WOW, That's GREAT!!! is it henna, or real?


----------



## nat (Feb 25, 2008)

did it take you awhile to find the right artist to do the tat? I have a sea turtle in mind that I want but I just can seem to find the right artist for the job.


----------



## Dragon_girl (Feb 25, 2008)

wow sweet


----------



## snakehandler (Feb 26, 2008)

Amazing


----------



## tegulevi (Feb 26, 2008)

yeah the tail wraps arounds the inside of my elbow (ouch) and its a pic of my blue cammie. i actually didnt have to search for someone the dude was up for the challenge right away. I couldnt be more happy with the outcome




theres the patern he modeled it after, but the shape we used a pic of a juvie so it would stay evenly shaped


----------



## PuffDragon (Feb 26, 2008)

Nice man. I like the fact you went "bigger" than the norm. Go big or go home in my book. I have my elbow done and that didn't hurt one bit!!! What do you mean ouch??? lol but I guess thats because I got some real hurt pieces up my ribs, under my arm etc. Keepin it real. Check you later.


----------



## shiftylarry (Feb 26, 2008)

That is definitely a tattoo of a tegu.


----------



## RehabRalphy (Feb 26, 2008)

Its my belief that our bodies are works of art. I get tattoos on my body as artwork I can carry forever that shows great moments in my life.
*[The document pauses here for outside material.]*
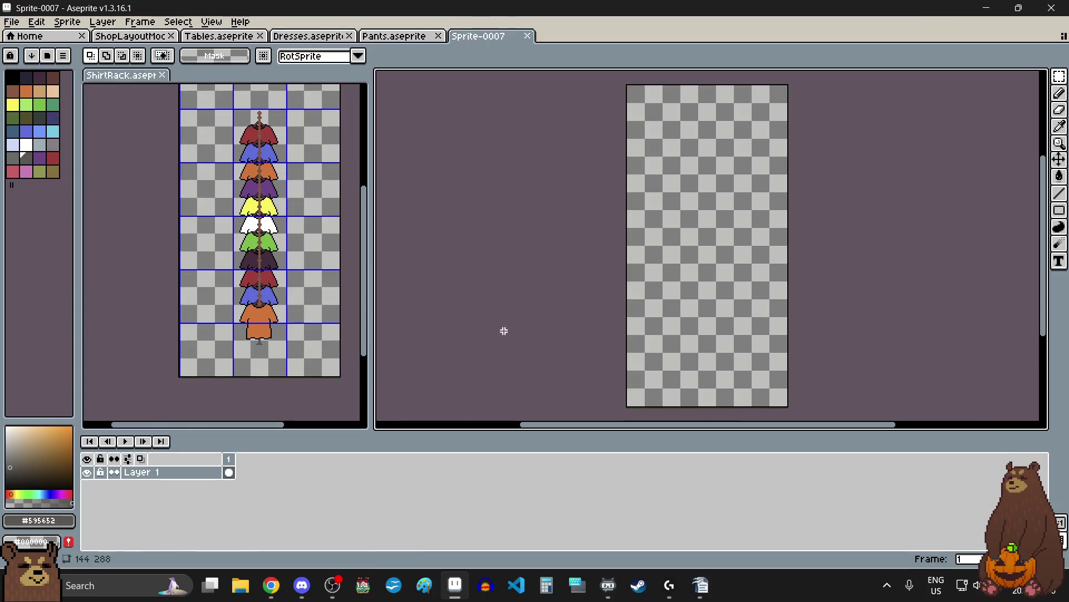
- Give the new sprite a 48×48 pixel grid, then return to the shop layout mockup
{"action": "left_click", "coordinate": [210, 21]}
{"action": "mouse_move", "coordinate": [306, 112]}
Thats a great tattoo. Hopefully it didnt cost you a pretty penny since it was your first tattoo. Usually when Tattoo Artists and Tattooists find out that its your first, they try to jack up the price hoping you'll pay it.

Great picture though, I'll be waiting to see your second and third tattoo now hehehe


----------



## tegulevi (Feb 26, 2008)

hahaha, and that tail is one the underside of my arm. the heroin spot lol.
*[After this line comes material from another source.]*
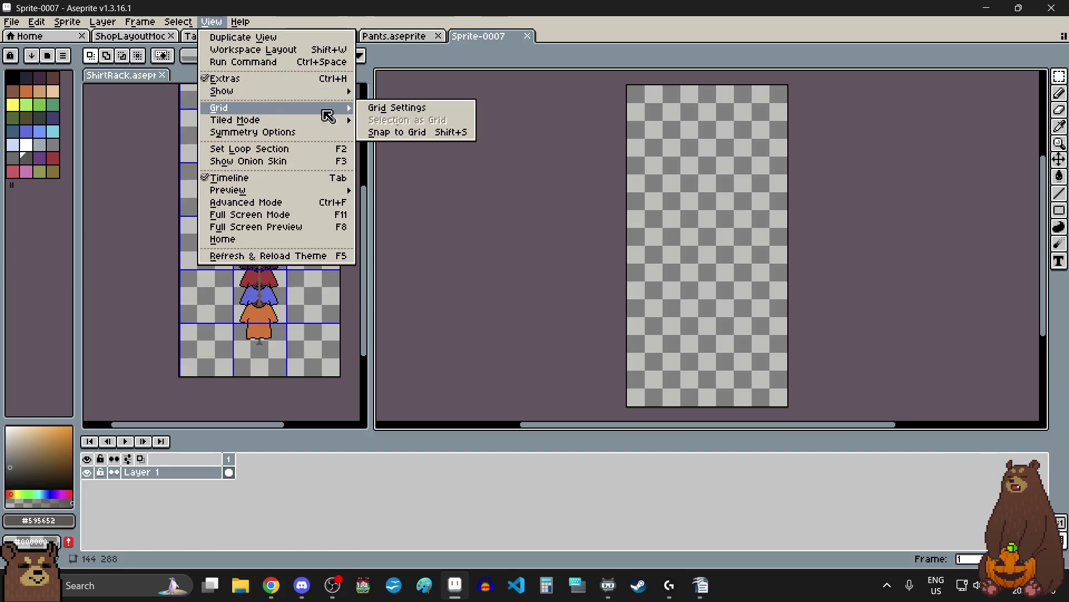
{"action": "left_click", "coordinate": [393, 105]}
nah mike i got a good deal. i set a price and said draw it however big you can fit into that price and then we will find a spot to put it. the apprentice did it for me, it was his first lizard tat. 

hmmm what to add next, and how to pay for it lol


----------



## ZEKE (Feb 26, 2008)

thats a nice tegu! he looks like a big boy.


----------



## shiftylarry (Feb 26, 2008)

It is a nice tattoo, and big. I'm all for people getting tattoos. However I think it's stupid when someone goes out and gets one they don't fully embrace because they have limited finances. You're right, our bodies are works of art, so a tattoo therefore ought to be an expensive item. It's great that you got a lizard tattoo that is original as opposed to something you pick off of the wall.

-Chris


----------



## tegulevi (Feb 26, 2008)

i could never pick anything off the wall lol.


----------



## DZLife (Feb 26, 2008)

Is that bruising following the sillhouette on the left side of the tattoo (left side of the pic)? Or was it a mistake that was erased?


----------



## hoosier (Feb 26, 2008)

Nice tat and i love the detail. its pretty amazing. how muvh did it cost you? i had a lizard tat done a couple of months ago that i drew. i cant wait to get another. im thinking either tegu or varanid. :twisted:


----------



## KoreanDeathKid (Feb 26, 2008)

some people are a little too into tegus, lol
VERY nice tattoo


----------



## tegulevi (Feb 26, 2008)

hahaha yeah that is bruising, you cant erase a tattoo.


----------



## gebris353 (Feb 26, 2008)

Great man, seems you love your tegu and that's really cool, just like that tattoo! :-D


----------



## MMRR - jif (Feb 26, 2008)

DZLife said:


> Is that bruising following the sillhouette on the left side of the tattoo (left side of the pic)? Or was it a mistake that was erased?



I think that is probably shading or shadow added to make it dimensional. At least that is what it looks like to me. It doesn't look like bruising.

That is a nice, clean tat. I like it. Congrats!


----------



## ZEKE (Feb 26, 2008)

MMRR - jif said:


> DZLife said:
> 
> 
> > Is that bruising following the sillhouette on the left side of the tattoo (left side of the pic)? Or was it a mistake that was erased?
> ...



thats what i thought too but 2 posts above yours he says that it is bruising.


----------



## tegulevi (Feb 26, 2008)

the grey is shade, the yellow is bruise lol


----------



## dorton (Feb 26, 2008)

Wicked tat!!!! Looks great, what kind of seat time?


----------



## tegulevi (Feb 27, 2008)

around 3 hours


----------